Add comment November 13th, 2018 Headsman

On this date in 1989, Sri Lankan Marxist revolutionary Rohana Wijeweera was — by at least some accounts, properly disputed by the authorities — summarily executed

Moscow-educated at Lumumba University, Wijeweera showed his leftist bona fides by forming a splinter party breaking with the Ceylon Communist Party.

Wijeweera wasn’t there to do the People’s Front of Judea thing; his still-extant Janatha Vimukthi Peramuna (JVP) party aimed straight at revolution.

An abortive 1971 rising landed Wijeweera a long prison sentence, but he was amnestied in time to run a distant third in Sri Lanka’s 1982 presidential election.

The JVP — which increasingly also verged towards Sinhalese nationalism — then proceeded foment a second and much more vigorous rebellion that ran from 1987 to 1989 which was suppressed in the usual ways. There’d be no prison amnesty for Rohana Wijeweera this time.

Officially, Wijeweera’s death in captivity is attributed to crossfire during an ambush shootout with his partisans. Sure. Here’s what Sri Lankan General (and later M.P.) Sarath Munasinghe had to say about Wijeweera’s end:

The time was 11.30pm [on November 12, 1989]. We reached the premises of HQ ‘Operation Combine’. There were many officers of other services too.
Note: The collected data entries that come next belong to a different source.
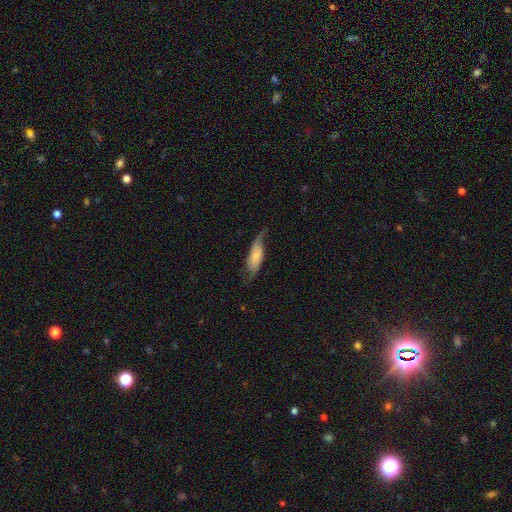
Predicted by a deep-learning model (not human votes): Morphology: type=smooth (48%); merging=none (50%).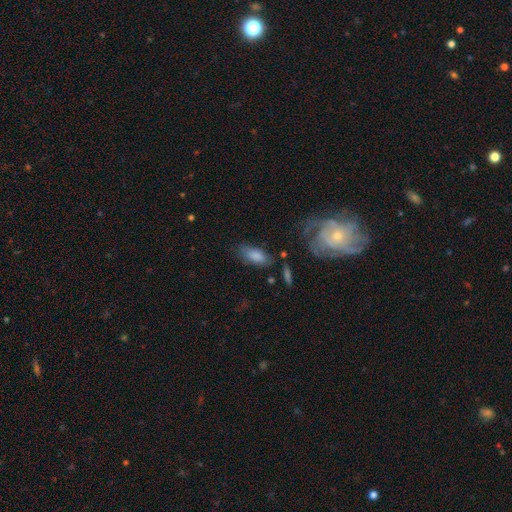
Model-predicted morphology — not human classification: Overall: smooth (80%). How rounded: in between (83%). Merging: none (70%).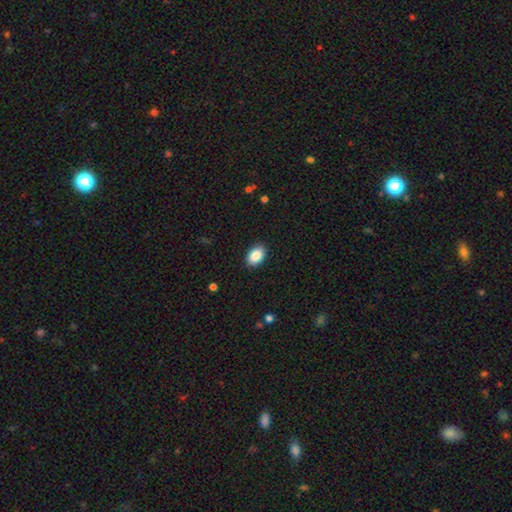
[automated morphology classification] smooth 89%, star or artifact 7%, featured or disk 4%. Down the decision tree: how rounded — in between (89%); merging — none (89%).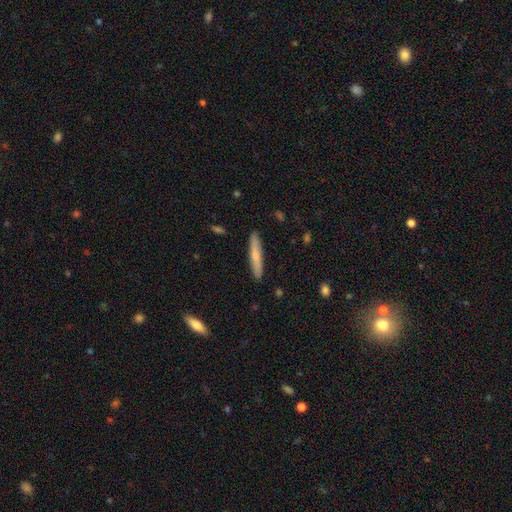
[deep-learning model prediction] The model was most divided on "smooth or featured": smooth: 62%, featured or disk: 33%, star or artifact: 6%. More confident: how rounded — cigar-shaped (93%); merging — none (90%).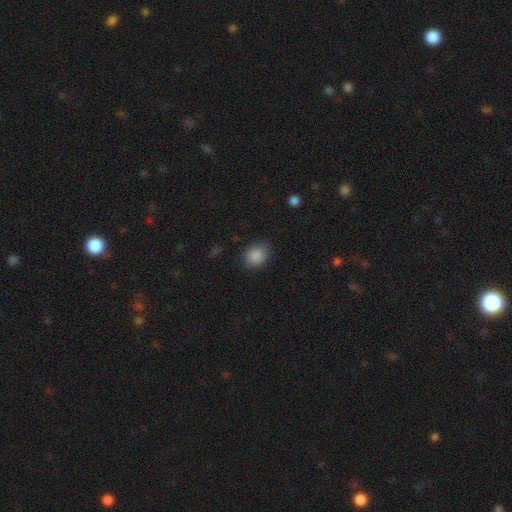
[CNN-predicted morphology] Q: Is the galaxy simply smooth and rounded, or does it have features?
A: smooth — 87%.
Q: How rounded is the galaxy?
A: round — 61%.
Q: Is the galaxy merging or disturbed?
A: none — 80%.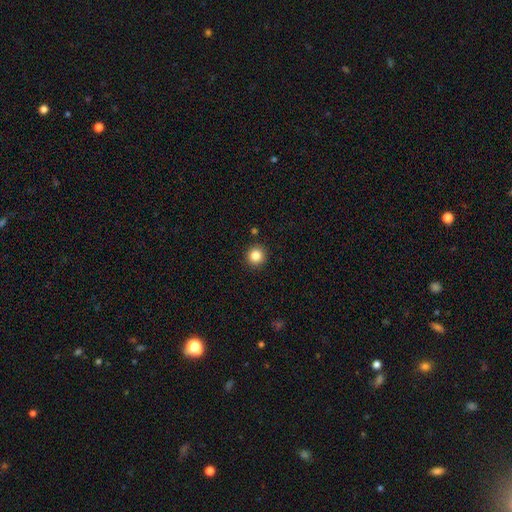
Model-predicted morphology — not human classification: A smooth galaxy with no disk features (85%) that is round (94%). Merging: none (92%).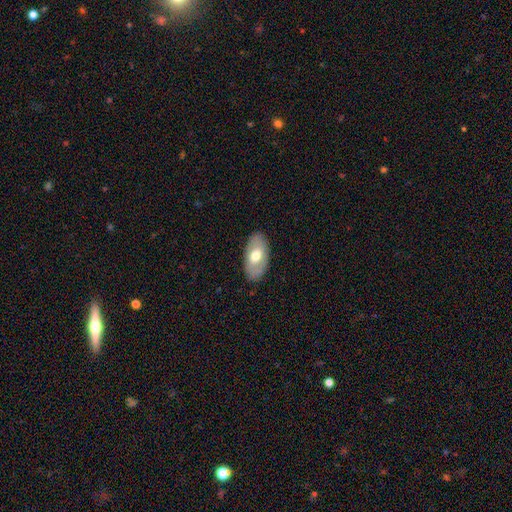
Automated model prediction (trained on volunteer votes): The model was most divided on "smooth or featured": smooth: 60%, featured or disk: 34%, star or artifact: 6%. More confident: how rounded — in between (94%); merging — none (84%).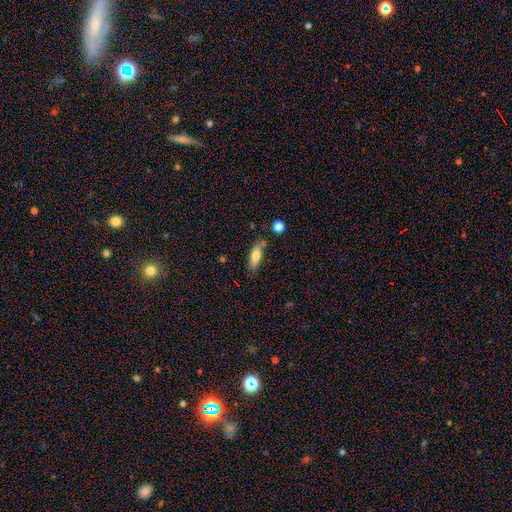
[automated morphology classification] type=smooth (73%); roundness=in between (63%); merging=none (70%).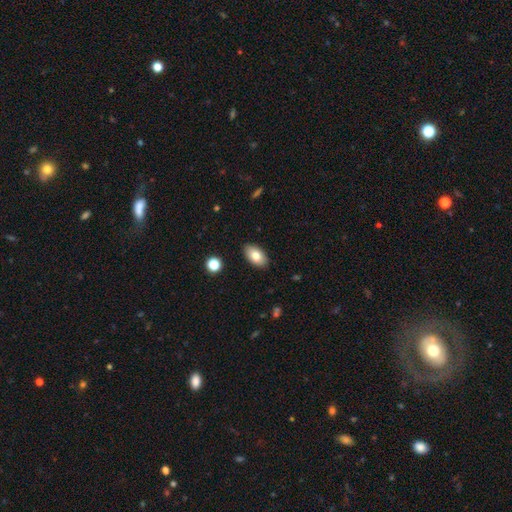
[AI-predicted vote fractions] Smooth or featured?
  - smooth: 79% *
  - featured or disk: 13%
  - star or artifact: 7%
How rounded?
  - in between: 93% *
  - round: 5%
  - cigar-shaped: 2%
Merging?
  - none: 88% *
  - minor disturbance: 9%
  - major disturbance: 2%
  - merger: 1%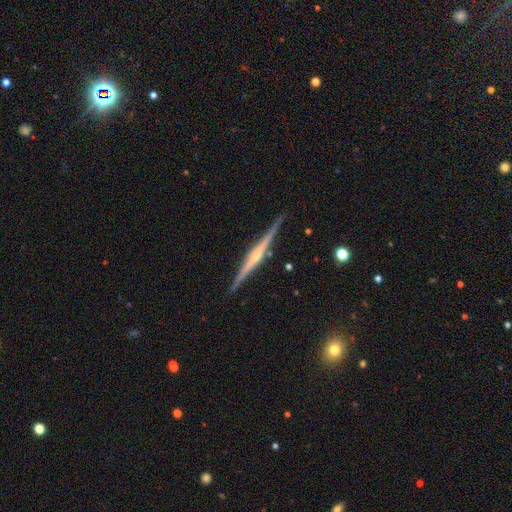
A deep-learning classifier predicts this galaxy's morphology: A featured or disk galaxy (82%) viewed edge-on (98%) with a rounded central bulge (67%). Merging: none (90%).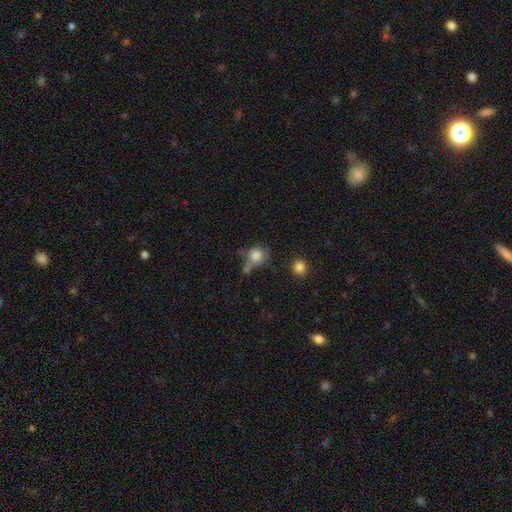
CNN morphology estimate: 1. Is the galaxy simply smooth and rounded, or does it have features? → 78% smooth, 12% featured or disk, 11% star or artifact.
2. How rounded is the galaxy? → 81% round, 18% in between, 1% cigar-shaped.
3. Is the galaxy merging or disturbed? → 45% none, 21% minor disturbance, 20% merger, 14% major disturbance.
We were conducted to the conference table where Rohana Wijeweera was seated. I was given a chair just opposite Wijeweera across the table. I commenced having a conversation with him. Mr Ernie Wijesuriya, director, National Intelligence Bureau, his deputy and some others were present. I spoke to Rohana Wijeweera at length.

Whenever I questioned him in English, he answered in Sinhalese. In fact, he asked me whether I knew the Russian language. I replied in the negative. Rohana Wijeweera told me that his second language was Russian. He told me all about his personal life, initially at Bandarawela and later at Ulapane in Kandy. He was reluctant to talk about the activities of the JVP.

While this discussion was going on, the ‘Operation Combine’ commander was with his deputy in the adjoining room, which was his office. Just past midnight, the deputy Defense Minister General Ranjan Wijeratne walked in and sat at the head of the conference table. Gen Wijeratne asked few questions, but Rohana Wijeweera did not respond. Gen. Wijeratne joined the ‘Operation Combine’ commander in his office. We continued with our conversation. We had many cups of plain tea (dark tea), while talking. I made a request to Rohana Wijeweera to advise his membership to refrain from violence. He agreed after persuasion. So we managed to record his words and also his picture in still camera.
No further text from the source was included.